Robert Guttmann

»Wir haben keinen Einfluß«

Herr Guttmann, alle vier Jahre wählen Juden weltweit ihre Vertreter für den Zionistischen Weltkongreß. Wie wichtig ist die Wahl für die Juden in Deutschland?
guttmann: Wir Zionisten glauben, daß Israel ohne Zionismus nicht existieren kann. Und wir sehen auch, daß unsere Jugend erfreulicherweise von diesem Gedanken sehr angezogen ist. Das ist auch wichtig, weil wir der Überzeugung sind, daß die zionistische Grundidee in allen deutschen Gemeinden wachgehalten werden muß. Die Religion verliert leider immer mehr ihren Einfluß. Wir befürchten, daß ohne die Idee von Zion vom Judentum nichts übrigbleibt.

Welchen Einfluß hat die deutsche Delegation beim Zionistischen Kongreß in Jerusalem?
guttmann: Keinen. Wir kämpfen sehr mühsam in verschiedenen Gremien und Organisationen darum, überhaupt wahrgenommen zu werden. Vor einem Jahr mußte ich vor das Oberste Gericht in Israel gehen, um die vier Plätze, die uns zustanden, wieder zuerkannt zu bekommen. In Israel lehnen noch viele Menschen Juden ab, die in Deutschland leben. Wir sind weit davon entfernt, von Normalität sprechen zu können. Bei dem Kongreß in Jerusalem zu sagen, ich bin Präsident der Zionistischen Organisation von Deutschland (ZOD), kommt immer noch nicht gut an.
Wie können Sie sich dennoch Gehör verschaffen?
guttmann: Wenn man in Israel hören würde, daß die 120.000 Juden in Deutschland langsam verstehen, was Zionismus bedeutet, wie wichtig er ist, und wenn man in Israel spürt, daß es als Land in Deutschland ein wichtiges Thema ist, dann könnte ich mir vorstellen, daß man in zehn Jahren endlich diesen negativen Blick »Wie kannst du in Deutschland leben?« aufgibt.

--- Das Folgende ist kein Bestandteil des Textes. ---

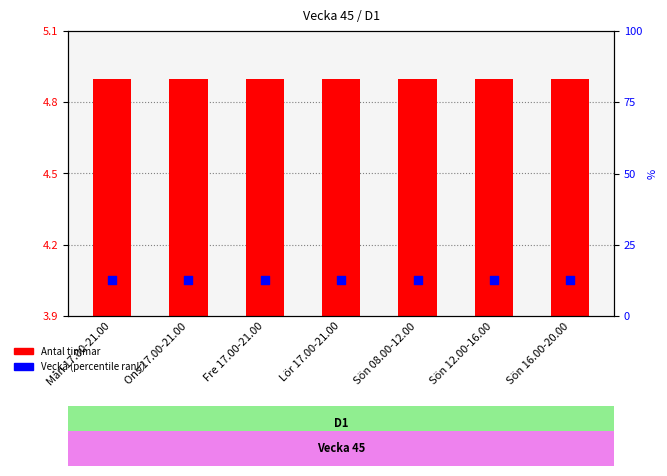

Which series reaches the maximum Y coordinate?

Vecka (percentile)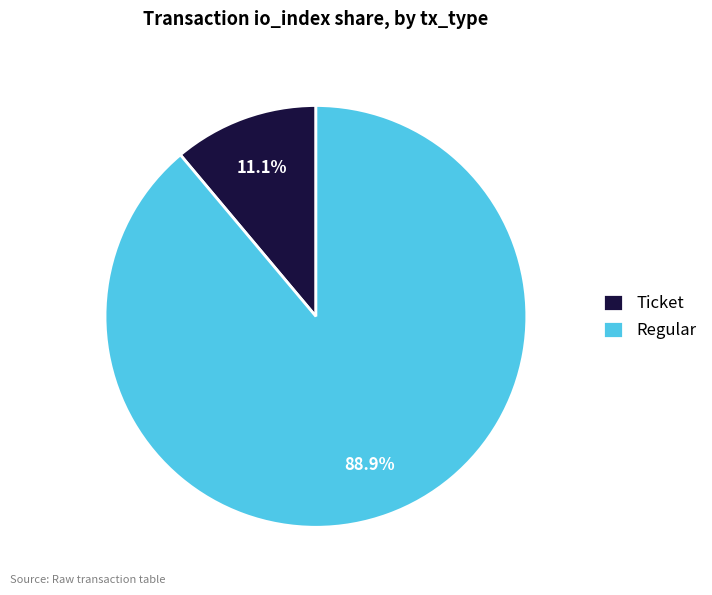

Which has a higher value, Regular or Ticket?

Regular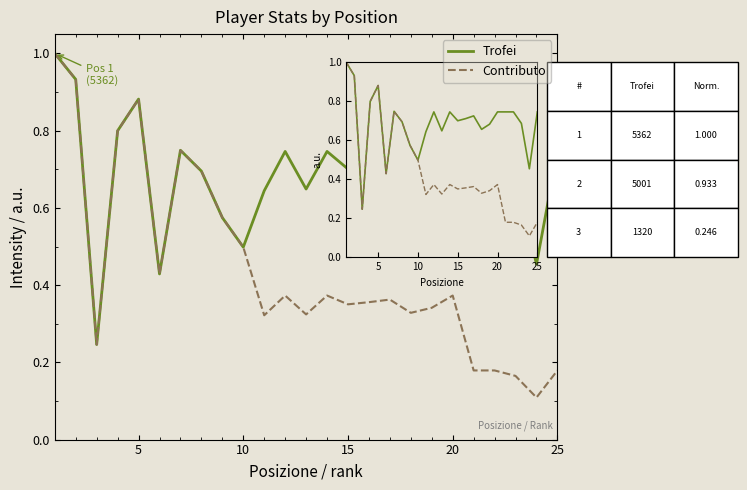

Which series has the largest range (max minus min)?

Contributo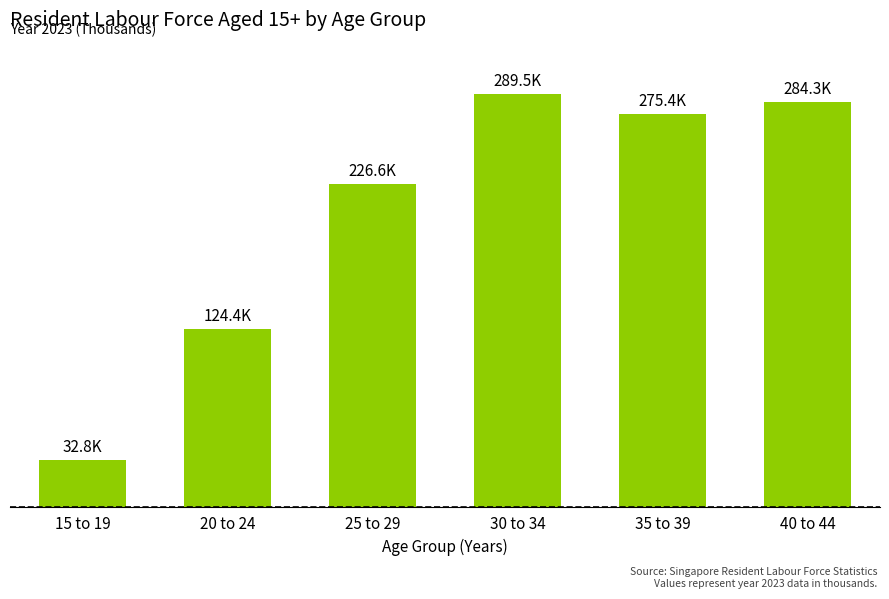

At which label is the value closest to 161?

20 to 24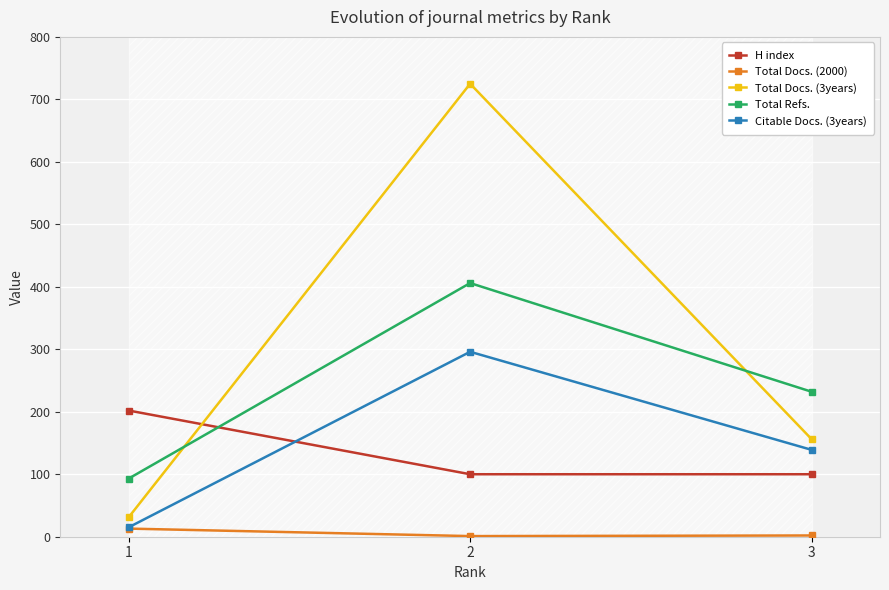

Rank the series by their maximum value, from highest to lowest.

Total Docs. (3years), Total Refs., Citable Docs. (3years), H index, Total Docs. (2000)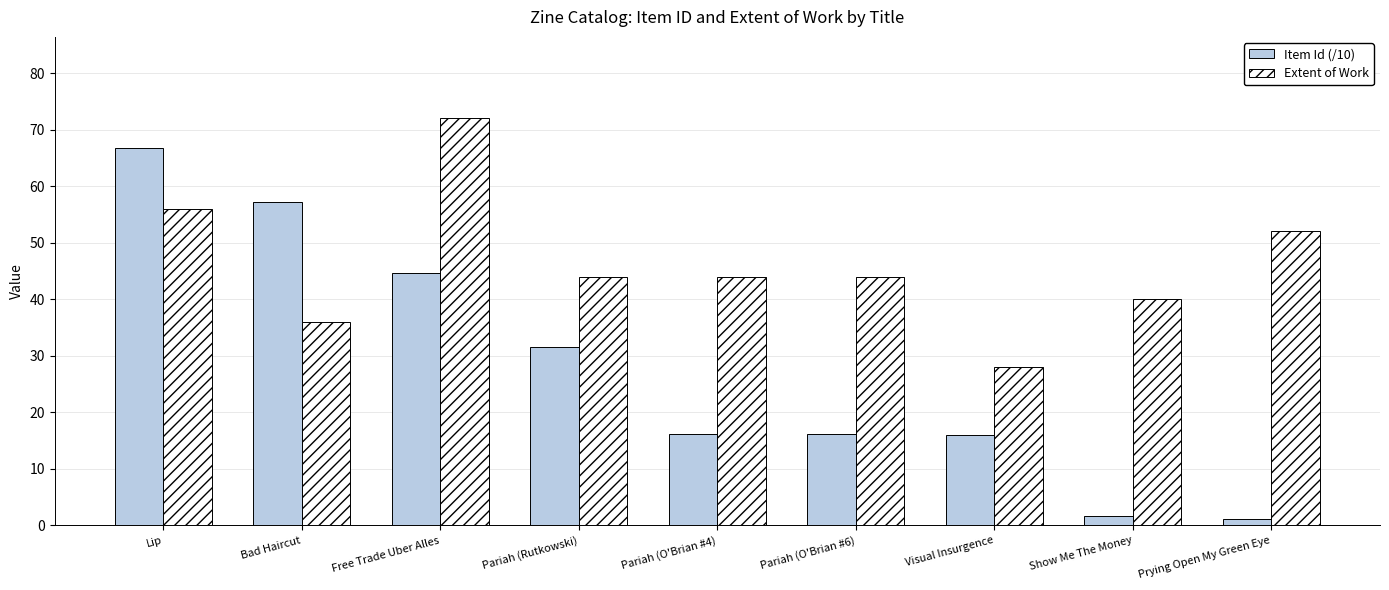

Which series has the largest total across all categories?

Extent of Work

Wie hoch schätzen Sie die Wahlbeteiligung in Deutschland ein?
guttmann: Sie wird nicht sehr hoch sein, trotzdem unternehmen wir alles, um für die Wahl zu werben. Amerika hat seine Wahlen bereits abgeschlossen. Dort haben von sechs Millionen Juden nur 86.000 gewählt. Es ist also schwer, Wahlbeteiligungstendenzen zu beurteilen.

In Ihrem Aufruf zur Wahl betonen Sie, es ginge um Angelegenheiten, die »uns alle am Herzen liegen«. Welche sind das?
guttmann: Jugend, Erziehung, im weitesten Sinne Religion, Zusammengehörigkeit und selbstverständlich die Liebe zu Israel sowie die Verbindung der Diaspora zu Israel.

Hat sich in den vergangenen Jahren auf Grund der Zuwanderung etwas für die ZOD verändert?
guttmann: Ja. Wir hatten befürchtet, daß die Zuwanderer aus den Ländern der GUS wenig Interesse am Zionismus zeigen würden, vor allem, da sie ja den Weg nach Deutschland und nicht nach Israel gewählt hatten. Das war falsch. Diese Leute sind sehr am Zionismus interessiert. Wir haben sehr viele Mitglieder aus der GUS.

Wie fühlt sich die Jugend, besonders die Zuwanderer-Jugend von der zionistischen Idee angesprochen?
guttmann: In zionistischen Organisationen und bei zionistischen Kongressen trifft man viele Jugendliche. Doch leider – das liegt mir als religiösem Menschen am Herzen – kommen wenige Jugendliche in die Synagogen. Das große Problem bei den zugewanderten Jugendlichen ist natürlich, daß sie sowohl vom Judentum als auch von Religion und selbstverständlich auch vom Zionismus abgeschnitten waren. Sie müssen erst lernen, Juden zu werden. Die meisten wissen nicht, was Liebe zu Zion bedeutet.

Das Gespräch mit dem Präsidenten der Zionistischen Organisation Deutschlands führte Heide Sobotka.